» **ACTIVITY**:
Only the pictures are to be left out; set down the rest of the records exactly.

-- AVAILABLE DATA follows --

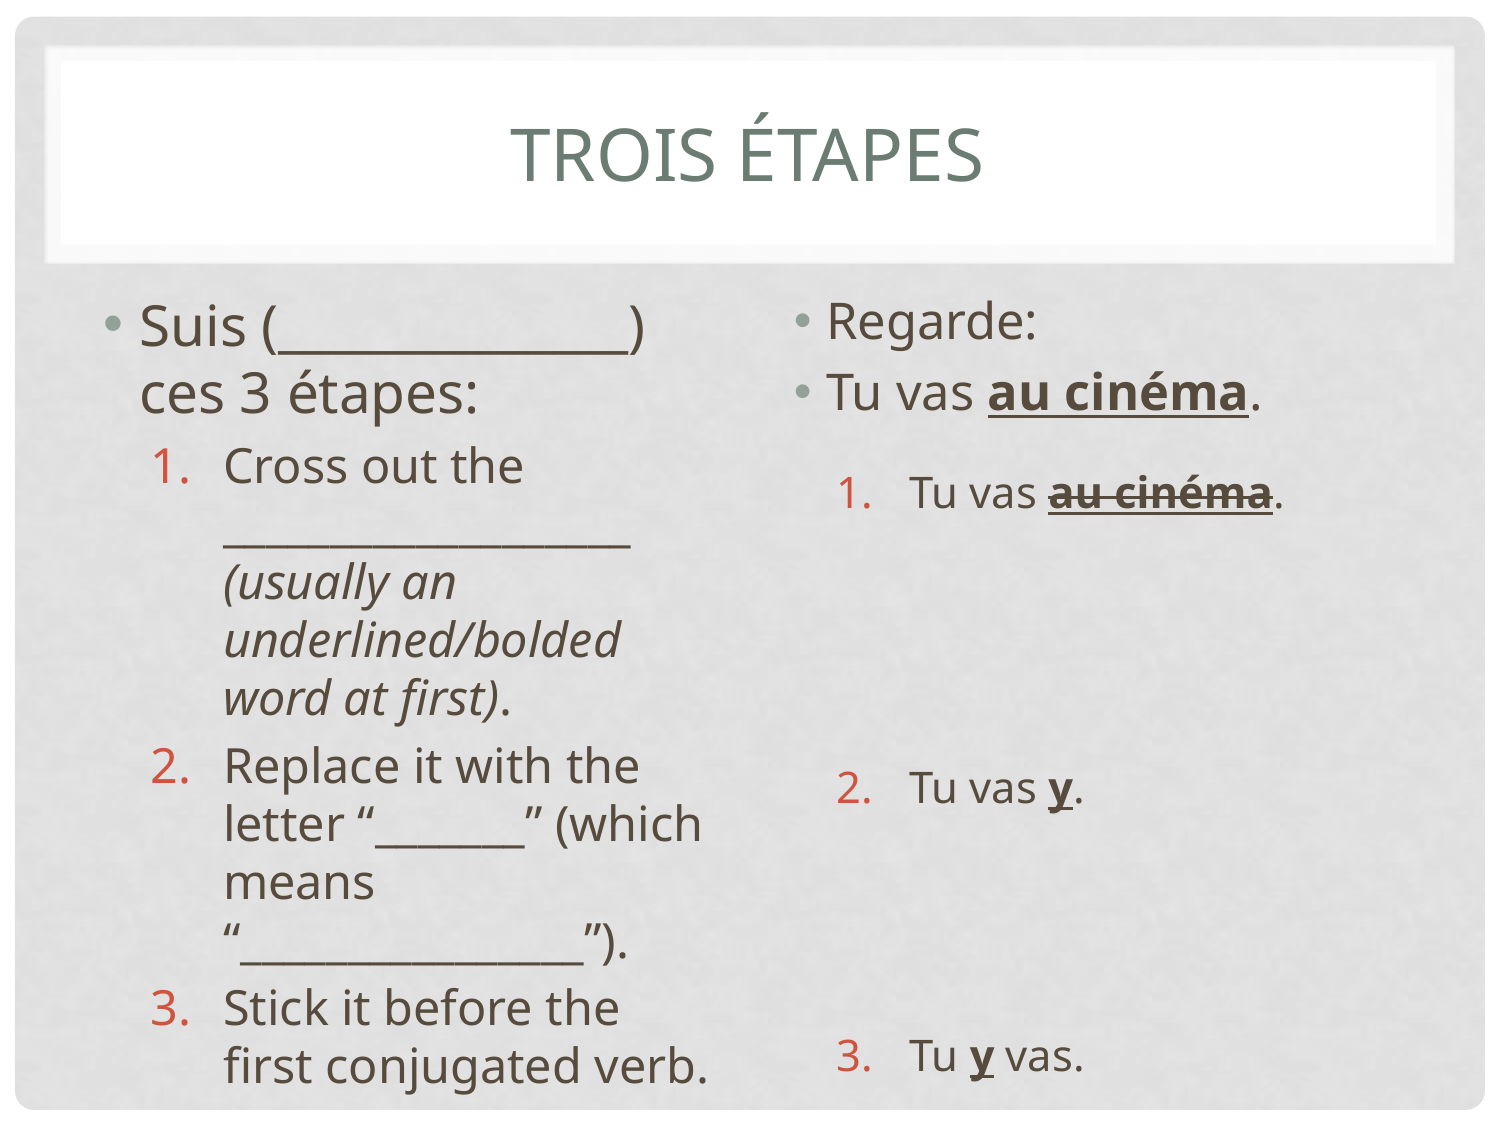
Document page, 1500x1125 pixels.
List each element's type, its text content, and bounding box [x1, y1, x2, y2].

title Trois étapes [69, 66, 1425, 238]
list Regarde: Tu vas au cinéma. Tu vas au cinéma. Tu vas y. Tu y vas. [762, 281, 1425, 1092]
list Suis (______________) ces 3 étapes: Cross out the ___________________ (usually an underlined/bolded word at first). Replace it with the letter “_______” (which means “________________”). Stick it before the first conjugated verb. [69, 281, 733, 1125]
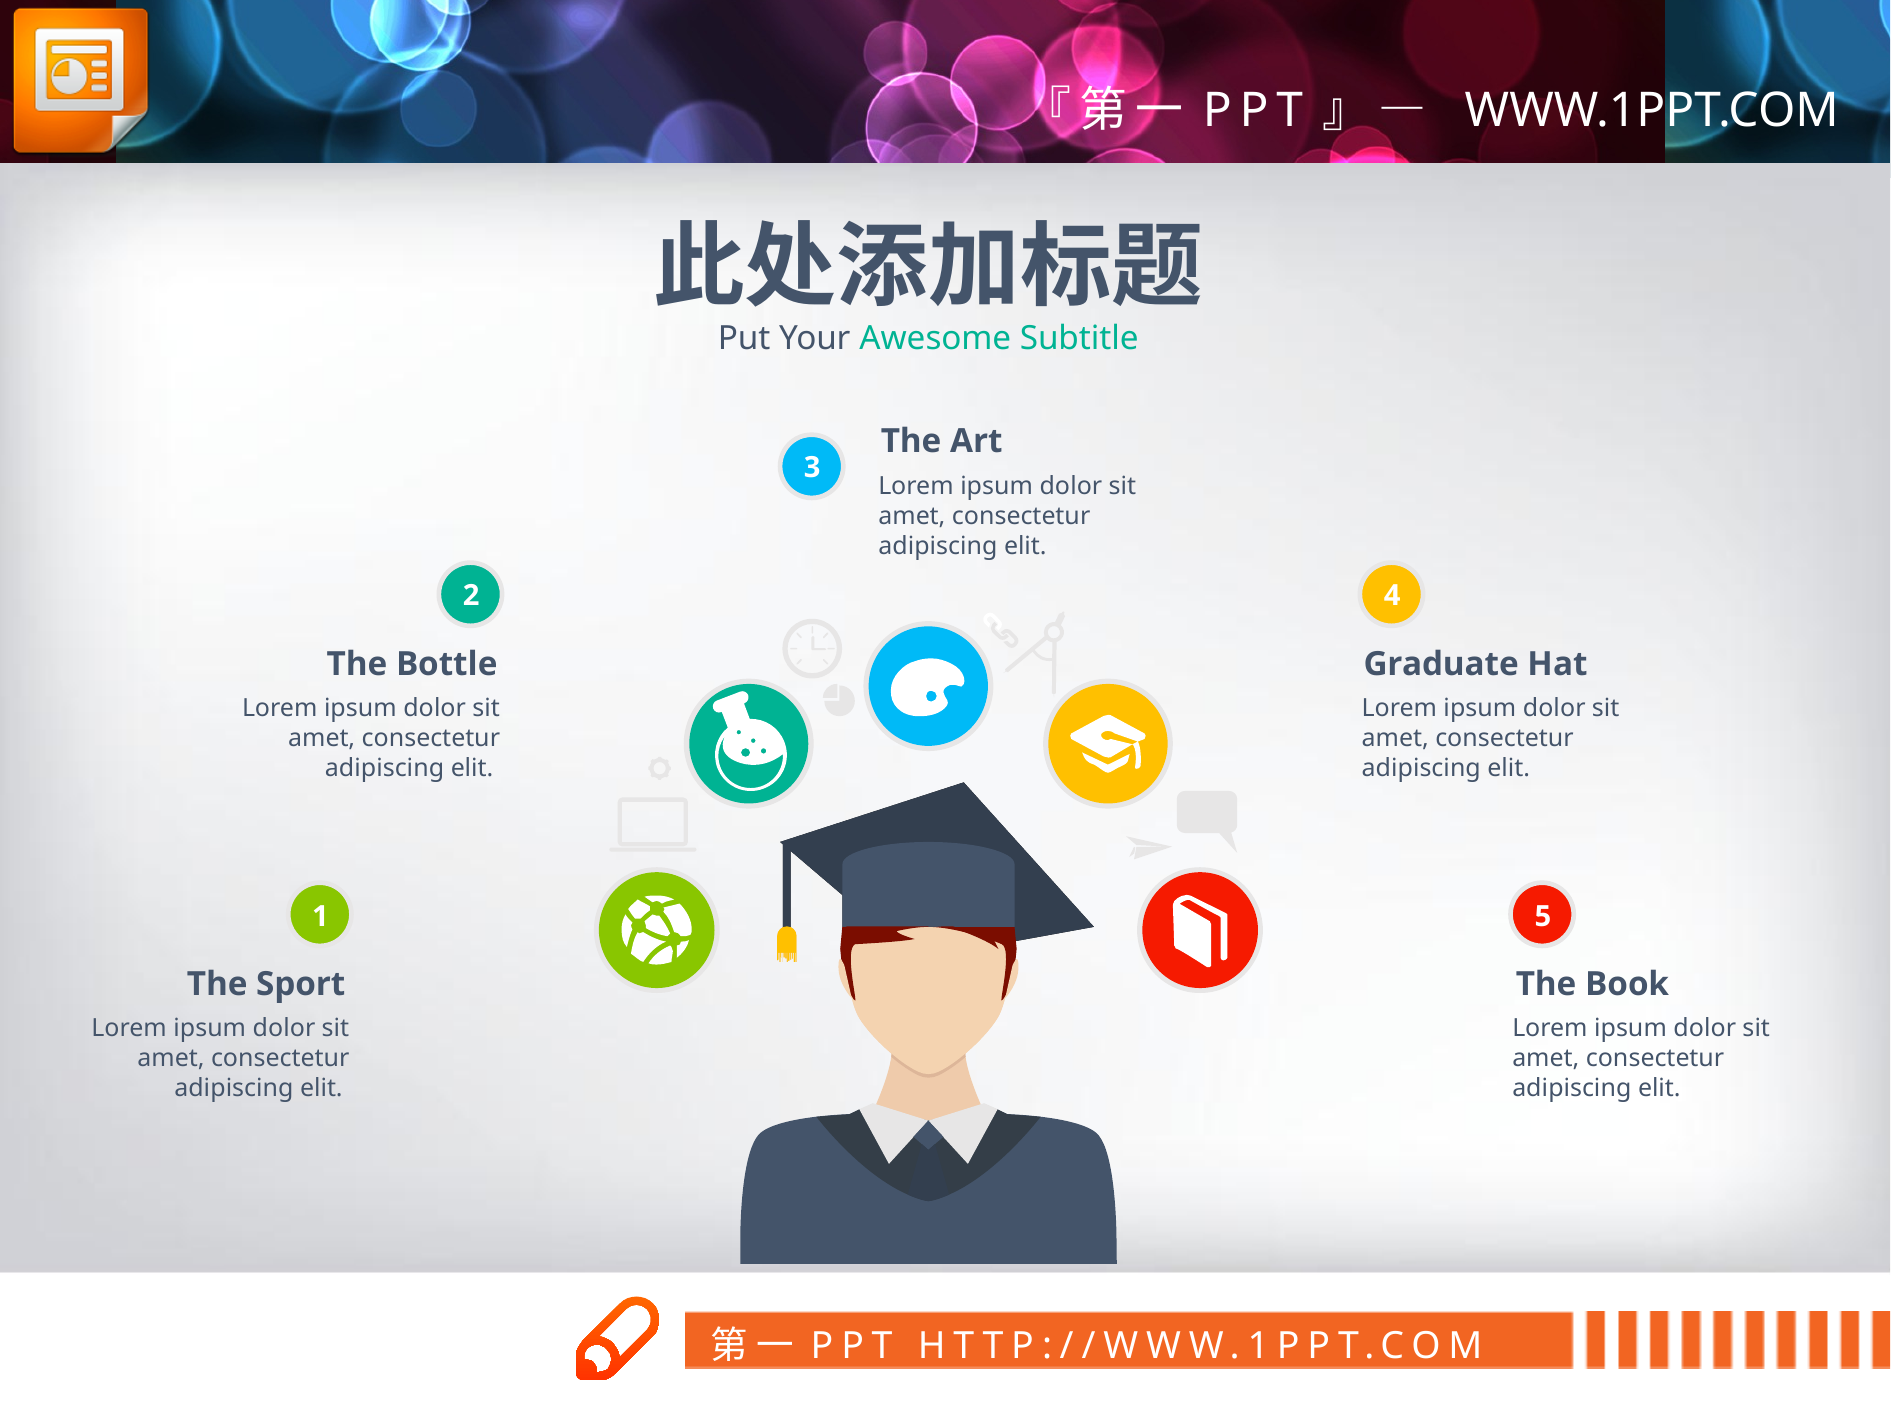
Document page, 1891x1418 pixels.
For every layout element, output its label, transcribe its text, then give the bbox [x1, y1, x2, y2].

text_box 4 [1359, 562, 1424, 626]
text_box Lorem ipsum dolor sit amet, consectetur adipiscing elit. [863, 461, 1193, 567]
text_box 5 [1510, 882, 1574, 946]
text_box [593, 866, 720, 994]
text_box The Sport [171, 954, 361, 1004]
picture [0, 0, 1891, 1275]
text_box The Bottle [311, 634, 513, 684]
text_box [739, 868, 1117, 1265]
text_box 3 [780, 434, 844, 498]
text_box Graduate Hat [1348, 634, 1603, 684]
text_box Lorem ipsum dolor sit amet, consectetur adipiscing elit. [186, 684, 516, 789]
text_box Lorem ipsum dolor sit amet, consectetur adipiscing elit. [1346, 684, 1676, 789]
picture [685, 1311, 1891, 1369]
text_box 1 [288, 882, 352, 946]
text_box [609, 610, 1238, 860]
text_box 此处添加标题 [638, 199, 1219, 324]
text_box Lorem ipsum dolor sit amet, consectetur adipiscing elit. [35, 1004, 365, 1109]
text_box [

-- AVAILABLE DATA concluded --

» **FINAL ANSWER**:
Document page, 1500x1125 pixels.
List each element's type, its text content, and bounding box [x1, y1, x2, y2].

title Trois étapes [69, 66, 1425, 238]
list Regarde: Tu vas au cinéma. Tu vas au cinéma. Tu vas y. Tu y vas. [762, 281, 1425, 1092]
list Suis (______________) ces 3 étapes: Cross out the ___________________ (usually an underlined/bolded word at first). Replace it with the letter “_______” (which means “________________”). Stick it before the first conjugated verb. [69, 281, 733, 1125]
Document page, 1891x1418 pixels.
For every layout element, output its label, transcribe its text, then give the bbox [x1, y1, x2, y2].

text_box 4 [1359, 562, 1424, 626]
text_box Lorem ipsum dolor sit amet, consectetur adipiscing elit. [863, 461, 1193, 567]
text_box 5 [1510, 882, 1574, 946]
text_box [593, 866, 720, 994]
text_box The Sport [171, 954, 361, 1004]
picture [0, 0, 1891, 1275]
text_box The Bottle [311, 634, 513, 684]
text_box [739, 868, 1117, 1265]
text_box 3 [780, 434, 844, 498]
text_box Graduate Hat [1348, 634, 1603, 684]
text_box Lorem ipsum dolor sit amet, consectetur adipiscing elit. [186, 684, 516, 789]
text_box Lorem ipsum dolor sit amet, consectetur adipiscing elit. [1346, 684, 1676, 789]
picture [685, 1311, 1891, 1369]
text_box 1 [288, 882, 352, 946]
text_box [609, 610, 1238, 860]
text_box 此处添加标题 [638, 199, 1219, 324]
text_box Lorem ipsum dolor sit amet, consectetur adipiscing elit. [35, 1004, 365, 1109]
text_box [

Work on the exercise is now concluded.